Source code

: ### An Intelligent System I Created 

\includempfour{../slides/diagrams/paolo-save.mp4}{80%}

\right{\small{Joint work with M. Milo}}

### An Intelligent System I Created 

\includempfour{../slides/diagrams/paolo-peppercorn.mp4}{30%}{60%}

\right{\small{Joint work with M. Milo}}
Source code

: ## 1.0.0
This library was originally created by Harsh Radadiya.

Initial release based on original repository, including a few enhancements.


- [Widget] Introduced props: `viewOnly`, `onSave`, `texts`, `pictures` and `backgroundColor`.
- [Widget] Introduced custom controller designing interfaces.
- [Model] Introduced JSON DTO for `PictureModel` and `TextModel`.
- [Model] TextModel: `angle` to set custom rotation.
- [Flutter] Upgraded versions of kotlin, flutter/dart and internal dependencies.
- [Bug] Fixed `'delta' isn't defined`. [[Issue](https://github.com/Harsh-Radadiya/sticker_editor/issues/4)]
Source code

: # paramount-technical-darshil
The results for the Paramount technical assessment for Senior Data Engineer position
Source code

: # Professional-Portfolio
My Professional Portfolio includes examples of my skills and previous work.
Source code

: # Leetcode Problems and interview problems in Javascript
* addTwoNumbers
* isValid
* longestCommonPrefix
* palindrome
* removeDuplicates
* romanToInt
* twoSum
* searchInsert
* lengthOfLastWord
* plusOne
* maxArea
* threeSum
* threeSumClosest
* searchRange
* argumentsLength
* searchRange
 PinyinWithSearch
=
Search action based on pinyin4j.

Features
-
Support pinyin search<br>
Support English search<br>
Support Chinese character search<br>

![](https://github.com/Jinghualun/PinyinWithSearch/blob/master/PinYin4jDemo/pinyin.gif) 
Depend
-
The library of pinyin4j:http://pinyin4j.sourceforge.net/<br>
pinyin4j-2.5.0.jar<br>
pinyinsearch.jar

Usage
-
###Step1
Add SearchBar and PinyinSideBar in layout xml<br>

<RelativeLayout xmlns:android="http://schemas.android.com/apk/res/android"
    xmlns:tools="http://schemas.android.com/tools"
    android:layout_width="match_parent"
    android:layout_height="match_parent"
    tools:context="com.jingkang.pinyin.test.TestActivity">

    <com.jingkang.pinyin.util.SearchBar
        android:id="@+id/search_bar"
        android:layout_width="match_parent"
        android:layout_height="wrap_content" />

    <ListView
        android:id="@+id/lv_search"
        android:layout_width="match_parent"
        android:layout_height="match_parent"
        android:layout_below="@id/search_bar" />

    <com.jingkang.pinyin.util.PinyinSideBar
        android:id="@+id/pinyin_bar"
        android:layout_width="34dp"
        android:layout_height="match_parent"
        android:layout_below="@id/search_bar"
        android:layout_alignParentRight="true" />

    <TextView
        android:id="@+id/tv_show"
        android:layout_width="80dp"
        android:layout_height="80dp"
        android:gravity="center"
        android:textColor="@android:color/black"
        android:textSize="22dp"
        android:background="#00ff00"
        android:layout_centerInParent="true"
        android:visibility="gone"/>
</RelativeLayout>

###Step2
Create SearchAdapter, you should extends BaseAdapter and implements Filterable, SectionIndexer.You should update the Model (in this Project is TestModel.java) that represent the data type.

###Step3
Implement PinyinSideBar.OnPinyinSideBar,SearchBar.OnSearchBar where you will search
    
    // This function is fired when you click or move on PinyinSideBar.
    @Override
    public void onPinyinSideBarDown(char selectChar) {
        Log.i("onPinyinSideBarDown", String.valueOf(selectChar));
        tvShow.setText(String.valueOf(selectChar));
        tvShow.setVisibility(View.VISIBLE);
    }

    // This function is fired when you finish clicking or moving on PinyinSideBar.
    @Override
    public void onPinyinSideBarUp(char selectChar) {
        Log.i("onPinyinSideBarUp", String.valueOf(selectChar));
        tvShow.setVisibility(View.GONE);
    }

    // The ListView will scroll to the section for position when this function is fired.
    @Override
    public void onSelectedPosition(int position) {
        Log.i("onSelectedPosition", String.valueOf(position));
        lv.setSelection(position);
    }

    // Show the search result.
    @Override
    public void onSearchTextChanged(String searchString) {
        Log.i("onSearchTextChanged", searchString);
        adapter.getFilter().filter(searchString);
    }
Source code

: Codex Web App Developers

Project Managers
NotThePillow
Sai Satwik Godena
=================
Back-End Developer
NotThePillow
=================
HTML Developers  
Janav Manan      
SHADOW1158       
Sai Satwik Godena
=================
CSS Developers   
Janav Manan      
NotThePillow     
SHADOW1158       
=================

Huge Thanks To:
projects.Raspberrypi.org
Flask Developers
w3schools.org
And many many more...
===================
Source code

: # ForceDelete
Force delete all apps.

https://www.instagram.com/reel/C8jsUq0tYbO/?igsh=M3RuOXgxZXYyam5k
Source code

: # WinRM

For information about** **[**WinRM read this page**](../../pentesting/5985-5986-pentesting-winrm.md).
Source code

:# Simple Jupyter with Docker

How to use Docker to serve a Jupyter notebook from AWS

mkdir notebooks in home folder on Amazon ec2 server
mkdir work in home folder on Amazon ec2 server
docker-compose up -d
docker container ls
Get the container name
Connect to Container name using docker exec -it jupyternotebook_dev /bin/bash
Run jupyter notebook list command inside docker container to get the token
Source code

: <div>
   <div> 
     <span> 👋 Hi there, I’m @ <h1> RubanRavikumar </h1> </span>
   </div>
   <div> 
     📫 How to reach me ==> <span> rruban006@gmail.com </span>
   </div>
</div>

_WHAT IS REQUIRED:_ Restate, please, word for word the span of records running from the first line to the line bearing "Initial release based", both included, and nothing outside it.

_WRITTEN REPLY:_
Source code

: ### An Intelligent System I Created 

\includempfour{../slides/diagrams/paolo-save.mp4}{80%}

\right{\small{Joint work with M. Milo}}

### An Intelligent System I Created 

\includempfour{../slides/diagrams/paolo-peppercorn.mp4}{30%}{60%}

\right{\small{Joint work with M. Milo}}
Source code

: ## 1.0.0
This library was originally created by Harsh Radadiya.

Initial release based on original repository, including a few enhancements.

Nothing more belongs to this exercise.